Swapnil Bhartiya: Excellent. So, as you said, there’s a big community around Arrow, which brings me to my next stage of this discussion, which is around the upcoming event. So, if I’m not wrong, the event will bring a lot of these community members. And when we talk about community, it could be users, could be vendors. It could be of course the maintainers of the project itself. So talk about the idea behind this project and also the name.

Wes McKinney: Yeah, I mean, it’s really an interesting community because there’s such a diversity of applications and use cases and types of projects where people are using Arrow. So you take a sampling of any five or 10 users of the project, and they may be using it in different ways. And that’s definitely a lot different from, consider an open source database or some kind of storage, or big data system where the applications tend to be somewhat more homogeneous and a lot more similar to each other.

And so I think what we’ve sought to do with this event, the data thread, is to showcase the diversity of the ecosystem and the different ways that people are using Arrow and equipping and using the project. And the different libraries and components and standards that are in it to make their systems faster, more efficient, and more interoperable. So I’m very, very excited for the attendees to see that diversity and the different perspectives that have been brought. Because we have diversity across not just types of applications, but programming languages and so many different types of end users.

Swapnil Bhartiya: Can you also share what’s going to be a kind of common theme around? You did talk more about getting all the diverse use cases. But if you can just tell what kind of sessions will be there, who’ll be talking there, what kind of things folks should be looking forward to?

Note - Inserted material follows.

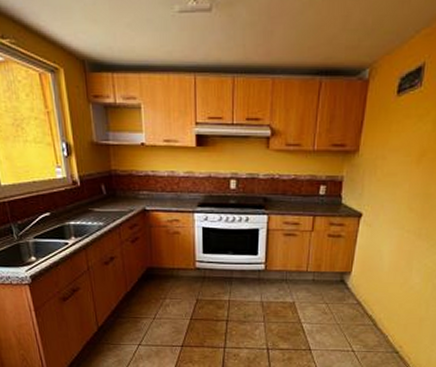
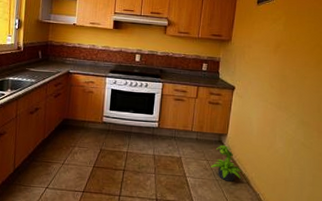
potted plant: none [330,285,369,325] -> present [210,145,243,182]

Wes McKinney: Yes. So there’s a few different themes to the talks. So I will say that some talks are more focused on interoperability, connectivity, improving the usability and the efficiency of systems being plugged together. Some talks are more focused on improving performance and getting the most out of modern hardware. Whereas other talks, we’ll discuss more improving the usability and the user interfaces for interacting with analytical systems. So one of the goals, I would say it’s a principal goal, of arrow is to make big data systems significantly easier to use. And one of the objectives of Voltron Data is to enable the whole ecosystem to be substantially more modular.

So that components can be interchanged more and more easily, whether that’s using different types of hardware or different programming languages, being able to reuse and repurpose systems across different environments. And so I think to have real-world users, developers, users showing how they’ve successfully taken advantage of these ideas to create systems that are more maintainable and more usable, I think is very interesting.

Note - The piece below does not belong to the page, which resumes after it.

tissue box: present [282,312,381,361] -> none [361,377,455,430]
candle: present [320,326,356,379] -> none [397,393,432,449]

So there’s a lot to offer end users, data scientists, and data analysts who are more focused on the user interface and doing real world data science projects. But there’s also a lot to interest more of the data engineers, the backend infrastructure developers who are really focused on doing work at the systems level.

Swapnil Bhartiya: Yes. Thank you so much for taking time out today to talk about not only the company data, but also the event, the community, and I’m looking forward to this event. Hopefully we can do the coverage of this event in person in the future, but good luck with this event. And I love to have you back on the show again. Thank you.